Episode 9. The last episode devotes almost half its runtime to what happens after the climactic battle, which is why I started this listicle bawling. Wanda, unlike the characters in all the sitcoms she loves, has to let go of Vision and her children, and process her trauma and grief. Even a discussion about the metaphysical problem of Vision's existence and identity is presented as a romantic nod to the future, a bittersweet toast to possibility. After they tuck the kids into bed one last time, she holds Vision's face as the camera swivels around them, with the American sitcoms of various eras shifting behind them in the background. Then, he turns to nothing yet again. It is impossible to not mention the similarities between this and the famous kiss between James Stewart and Kim Novak in Hitchcock's Vertigo which also features a camera swivelling around the characters' embrace, the background changing like memory. Wanda doesn't just lose Vision again though. This time, she lets go of his memory. Unlike how it is in the throes of grief, this time, she has control. Wanda manages to accept her grief, and the show – the one we are watching and the one she has created – comes to an end.
Marvel Goes Salem
For two scenes, the MCU goes back in time to a Salem-style coven of witches. It's the closest the franchise has gotten to period horror so far. Its witch-hunting feels more Sabrina than The Seventh Seal and that works really well for the show.

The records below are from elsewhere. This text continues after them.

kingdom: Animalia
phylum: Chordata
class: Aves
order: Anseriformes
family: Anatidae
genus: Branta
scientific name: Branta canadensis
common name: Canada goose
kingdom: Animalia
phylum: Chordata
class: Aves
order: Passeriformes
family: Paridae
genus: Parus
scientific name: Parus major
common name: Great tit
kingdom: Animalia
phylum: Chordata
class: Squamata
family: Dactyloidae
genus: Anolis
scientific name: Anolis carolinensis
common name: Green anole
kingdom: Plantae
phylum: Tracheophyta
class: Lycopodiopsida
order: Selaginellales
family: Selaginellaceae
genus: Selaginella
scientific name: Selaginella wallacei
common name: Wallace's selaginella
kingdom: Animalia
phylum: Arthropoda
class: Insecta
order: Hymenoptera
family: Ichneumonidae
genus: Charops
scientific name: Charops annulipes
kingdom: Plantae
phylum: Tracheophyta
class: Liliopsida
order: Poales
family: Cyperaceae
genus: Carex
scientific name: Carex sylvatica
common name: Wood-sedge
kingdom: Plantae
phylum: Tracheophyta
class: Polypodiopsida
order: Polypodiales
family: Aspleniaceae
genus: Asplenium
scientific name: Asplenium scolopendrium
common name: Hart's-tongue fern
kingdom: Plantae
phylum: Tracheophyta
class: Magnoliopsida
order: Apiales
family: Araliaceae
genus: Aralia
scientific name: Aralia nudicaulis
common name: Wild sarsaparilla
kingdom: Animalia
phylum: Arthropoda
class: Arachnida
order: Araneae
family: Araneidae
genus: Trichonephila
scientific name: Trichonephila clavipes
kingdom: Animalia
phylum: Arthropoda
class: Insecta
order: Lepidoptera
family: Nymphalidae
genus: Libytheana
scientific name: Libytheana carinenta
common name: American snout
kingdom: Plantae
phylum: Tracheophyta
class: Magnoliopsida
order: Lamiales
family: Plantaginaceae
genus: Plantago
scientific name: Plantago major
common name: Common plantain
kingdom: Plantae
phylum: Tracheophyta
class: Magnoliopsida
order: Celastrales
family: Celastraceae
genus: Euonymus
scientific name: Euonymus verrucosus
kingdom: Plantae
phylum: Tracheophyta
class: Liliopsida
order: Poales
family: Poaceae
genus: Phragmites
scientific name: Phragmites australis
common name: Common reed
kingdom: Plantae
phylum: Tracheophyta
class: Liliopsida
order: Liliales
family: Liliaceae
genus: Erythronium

Every single opening credits homage
The level of meticulous detail, and sheer charm, in each of the faux opening credits is almost enough to justify the entire show's existence. Instead of just recreating the opening credits from any one show from each era for each episode, the homages are mixed and matched, with elements ranging from Bewitched to The Brady Bunch to Malcolm In The Middle to The Office and Modern Family.